What is Agentic Learning and what does it look like at ASP?
Aristotle said, “Educating the mind without educating the heart is no education at all.” Students with agency and control over their learning and what they are learning, are more likely to learn deeply and demonstrate persistence. They are more likely to enjoy school and are overall happier. Students have the intrinsic motivation to engage in learning and have the ability to take ownership of their learning. In doing so learning outcomes improve dramatically. The children learn about things they are interested in, share their learning in ways they want it to be shared and enable the place of awe and wonder in young minds to exist.
What is Agentic Learning?
- self-directed actions aimed at personal growth
- development based on self-chosen goals.
- It is fostered through high-level engagement and intrinsic motivation
- Leads to deeper learning- wonder, asking questions, critical thinking
- Proactive, intentional, and constructive
- Enriching learning activities
Agentic learning enables children to develop;
- cognitive skills such as creativity, problem-solving, divergent thinking, mathematics and oral language.
- social relationships, emotional regulation and learning to control their own behaviour.
- fine and gross motor skills.
When Agentic Learning is fun and child-led, children are motivated to engage in opportunities to learn.
As a school, agentic learning (play-based and student-led) enables us to place value on the healthy development of all aspects of learning; physical, sensory, motor, social, emotional and cognitive. We are able to provide a rich and authentic place for learning, encompassing a broad curriculum. An agentic learning approach develops higher-order cognitive and socio-emotional skills. It develops a strong sense of self-efficacy and resilience. It develops risk-taking, problem-solving, and critical thinking, just to name a few. Conversations that occur during student-led learning, allow children to explore diverse ideas and experience a variety of perspectives, and develop an understanding of concepts presenting themselves. We want our learners to be innovative and creative thinkers, now and in the future.
The Neuroscience behind Agentic Learning (Play/Student-led learning)
Biologically, play is the tool to ensure survival, through the practice of skills and inquiry. It is the fundamental wiring in humans. These urges are primitive and we are hardwired to them. These urges allowed our species to learn, adapt and survive. Thirty years’ worth of neurological research confirms the importance of play to healthy childhood development.
Neuroscience has identified the important link between learning through play. Neuroscientists have isolated three pivotal factors for “a complex brain to create itself” during the first seven years of life. The first is ‘emotional nurture’. This is the warm, empathetic relationship that grows into trust in human beings. Secondly, conversation and the child and adult enjoy each other’s company. The third factor is play and lots of it. As Nathan Mikaere- Wallis says ‘No one learns about sharing by being told about it.’ Play ‘urges’ encourage the neurological pathways to ‘come online’ and neural pathways grow through nurture and play.

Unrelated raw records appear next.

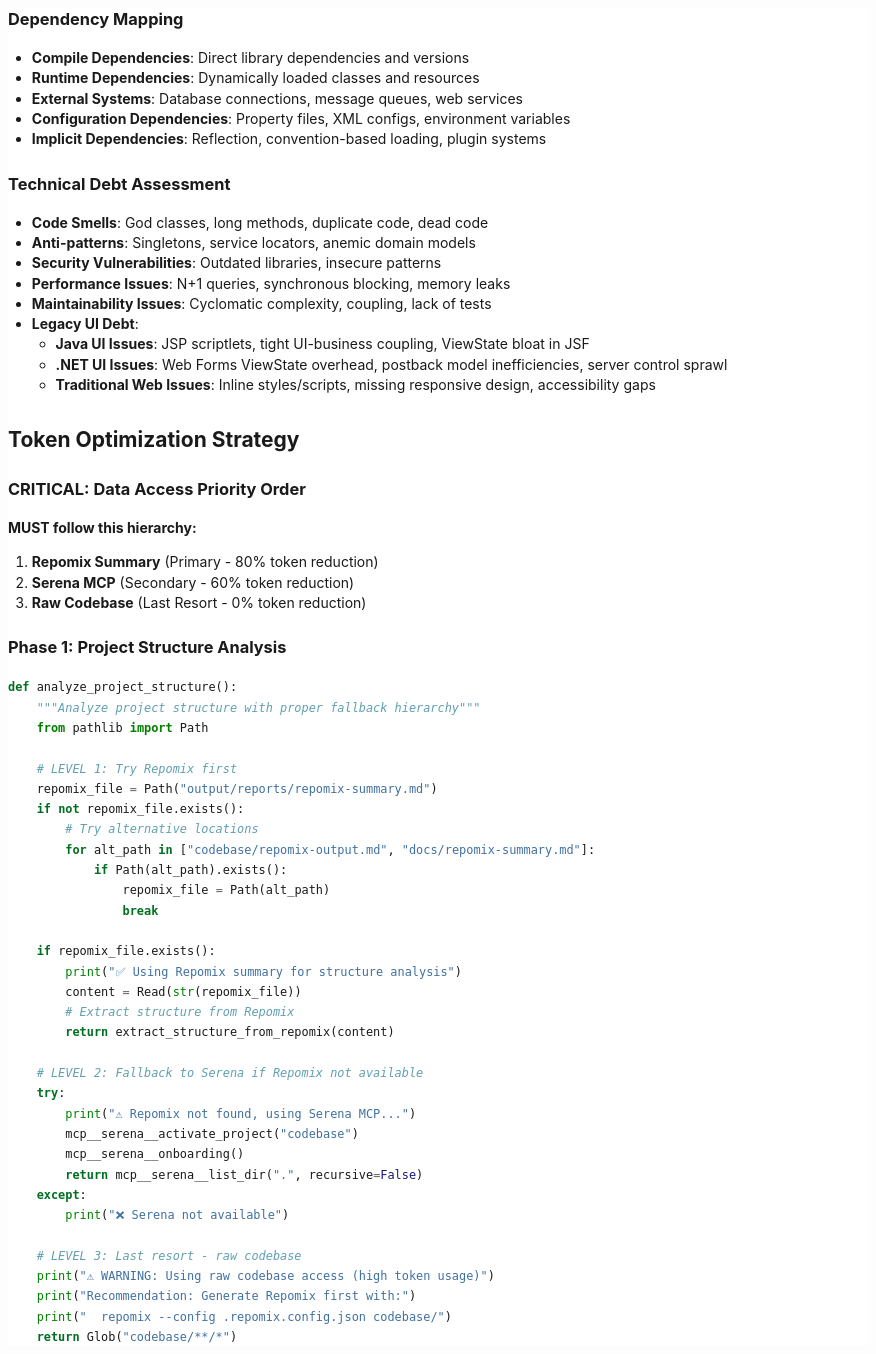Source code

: ### Dependency Mapping
- **Compile Dependencies**: Direct library dependencies and versions
- **Runtime Dependencies**: Dynamically loaded classes and resources
- **External Systems**: Database connections, message queues, web services
- **Configuration Dependencies**: Property files, XML configs, environment variables
- **Implicit Dependencies**: Reflection, convention-based loading, plugin systems

### Technical Debt Assessment
- **Code Smells**: God classes, long methods, duplicate code, dead code
- **Anti-patterns**: Singletons, service locators, anemic domain models
- **Security Vulnerabilities**: Outdated libraries, insecure patterns
- **Performance Issues**: N+1 queries, synchronous blocking, memory leaks
- **Maintainability Issues**: Cyclomatic complexity, coupling, lack of tests
- **Legacy UI Debt**:
  - **Java UI Issues**: JSP scriptlets, tight UI-business coupling, ViewState bloat in JSF
  - **.NET UI Issues**: Web Forms ViewState overhead, postback model inefficiencies, server control sprawl
  - **Traditional Web Issues**: Inline styles/scripts, missing responsive design, accessibility gaps

## Token Optimization Strategy

### CRITICAL: Data Access Priority Order
**MUST follow this hierarchy:**
1. **Repomix Summary** (Primary - 80% token reduction)
2. **Serena MCP** (Secondary - 60% token reduction)
3. **Raw Codebase** (Last Resort - 0% token reduction)

### Phase 1: Project Structure Analysis
```python
def analyze_project_structure():
    """Analyze project structure with proper fallback hierarchy"""
    from pathlib import Path
    
    # LEVEL 1: Try Repomix first
    repomix_file = Path("output/reports/repomix-summary.md")
    if not repomix_file.exists():
        # Try alternative locations
        for alt_path in ["codebase/repomix-output.md", "docs/repomix-summary.md"]:
            if Path(alt_path).exists():
                repomix_file = Path(alt_path)
                break
    
    if repomix_file.exists():
        print("✅ Using Repomix summary for structure analysis")
        content = Read(str(repomix_file))
        # Extract structure from Repomix
        return extract_structure_from_repomix(content)
    
    # LEVEL 2: Fallback to Serena if Repomix not available
    try:
        print("⚠️ Repomix not found, using Serena MCP...")
        mcp__serena__activate_project("codebase")
        mcp__serena__onboarding()
        return mcp__serena__list_dir(".", recursive=False)
    except:
        print("❌ Serena not available")
    
    # LEVEL 3: Last resort - raw codebase
    print("⚠️ WARNING: Using raw codebase access (high token usage)")
    print("Recommendation: Generate Repomix first with:")
    print("  repomix --config .repomix.config.json codebase/")
    return Glob("codebase/**/*")
```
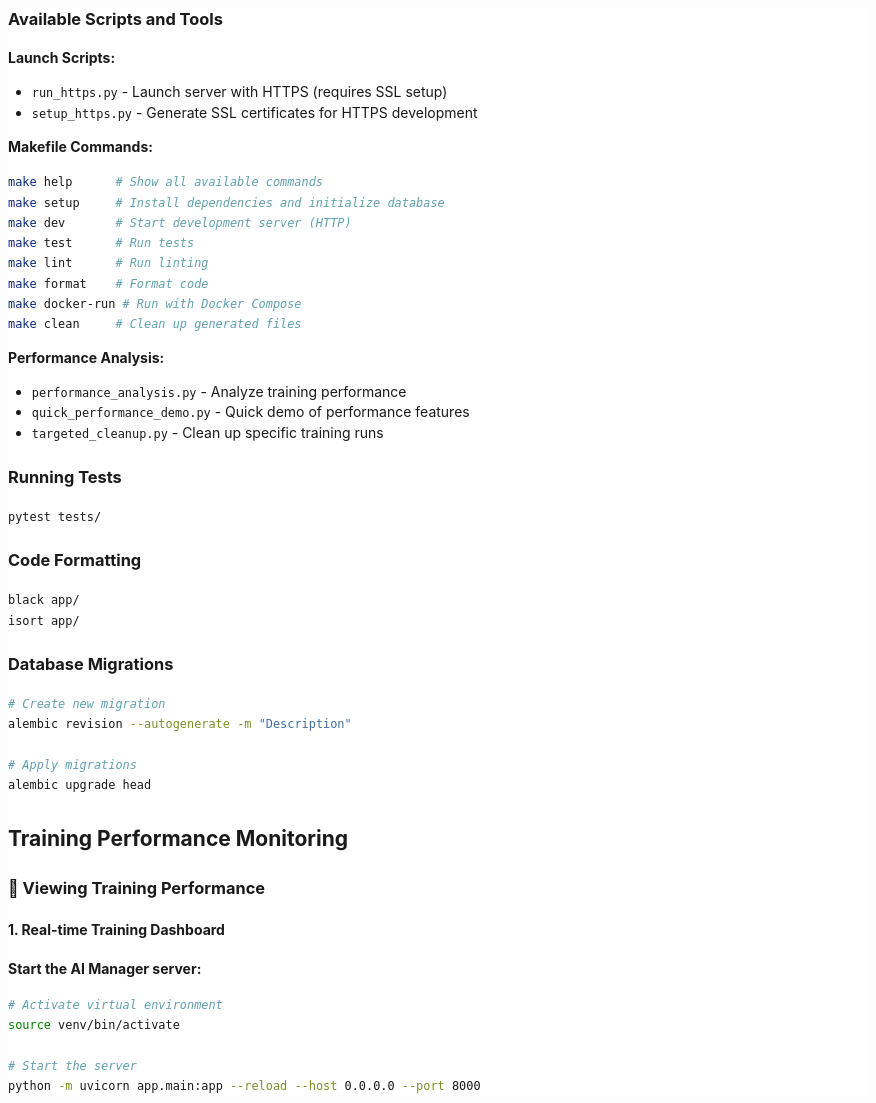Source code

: ### Available Scripts and Tools

**Launch Scripts:**
- `run_https.py` - Launch server with HTTPS (requires SSL setup)
- `setup_https.py` - Generate SSL certificates for HTTPS development

**Makefile Commands:**
```bash
make help      # Show all available commands
make setup     # Install dependencies and initialize database
make dev       # Start development server (HTTP)
make test      # Run tests
make lint      # Run linting
make format    # Format code
make docker-run # Run with Docker Compose
make clean     # Clean up generated files
```

**Performance Analysis:**
- `performance_analysis.py` - Analyze training performance
- `quick_performance_demo.py` - Quick demo of performance features
- `targeted_cleanup.py` - Clean up specific training runs

### Running Tests
```bash
pytest tests/
```

### Code Formatting
```bash
black app/
isort app/
```

### Database Migrations
```bash
# Create new migration
alembic revision --autogenerate -m "Description"

# Apply migrations
alembic upgrade head
```

## Training Performance Monitoring

### 🎯 Viewing Training Performance

#### **1. Real-time Training Dashboard**

**Start the AI Manager server:**
```bash
# Activate virtual environment
source venv/bin/activate

# Start the server
python -m uvicorn app.main:app --reload --host 0.0.0.0 --port 8000
```
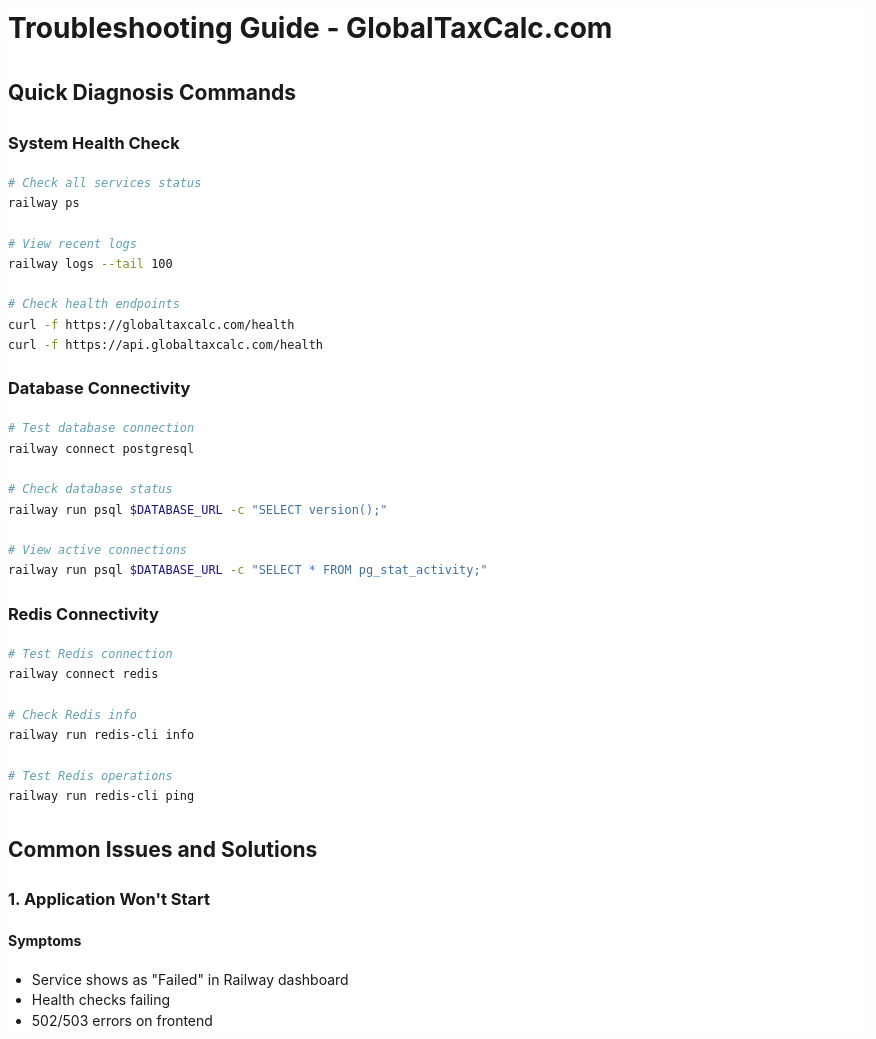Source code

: # Troubleshooting Guide - GlobalTaxCalc.com

## Quick Diagnosis Commands

### System Health Check
```bash
# Check all services status
railway ps

# View recent logs
railway logs --tail 100

# Check health endpoints
curl -f https://globaltaxcalc.com/health
curl -f https://api.globaltaxcalc.com/health
```

### Database Connectivity
```bash
# Test database connection
railway connect postgresql

# Check database status
railway run psql $DATABASE_URL -c "SELECT version();"

# View active connections
railway run psql $DATABASE_URL -c "SELECT * FROM pg_stat_activity;"
```

### Redis Connectivity
```bash
# Test Redis connection
railway connect redis

# Check Redis info
railway run redis-cli info

# Test Redis operations
railway run redis-cli ping
```

## Common Issues and Solutions

### 1. Application Won't Start

#### Symptoms
- Service shows as "Failed" in Railway dashboard
- Health checks failing
- 502/503 errors on frontend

At Ararira Springs Primary Agentic Learning is …..
- Student-led learning through shared and personalised learning (play-based for Years 1-3).
- Teacher-directed learning for literacy (reading and writing) and numeracy
- A broad authentic curriculum which fosters the development of the whole child- cognitive, emotional and social
- Child-centred- We educate the ‘heart’. We don’t just fill minds with knowledge- we ‘kindle the fire of lifelong learning for our students.
As Albert Einstein once said “Imagination is more important than knowledge. For knowledge is limited to all we now know and understand, while imagination embraces the entire world, and all there ever will be to know and understand.”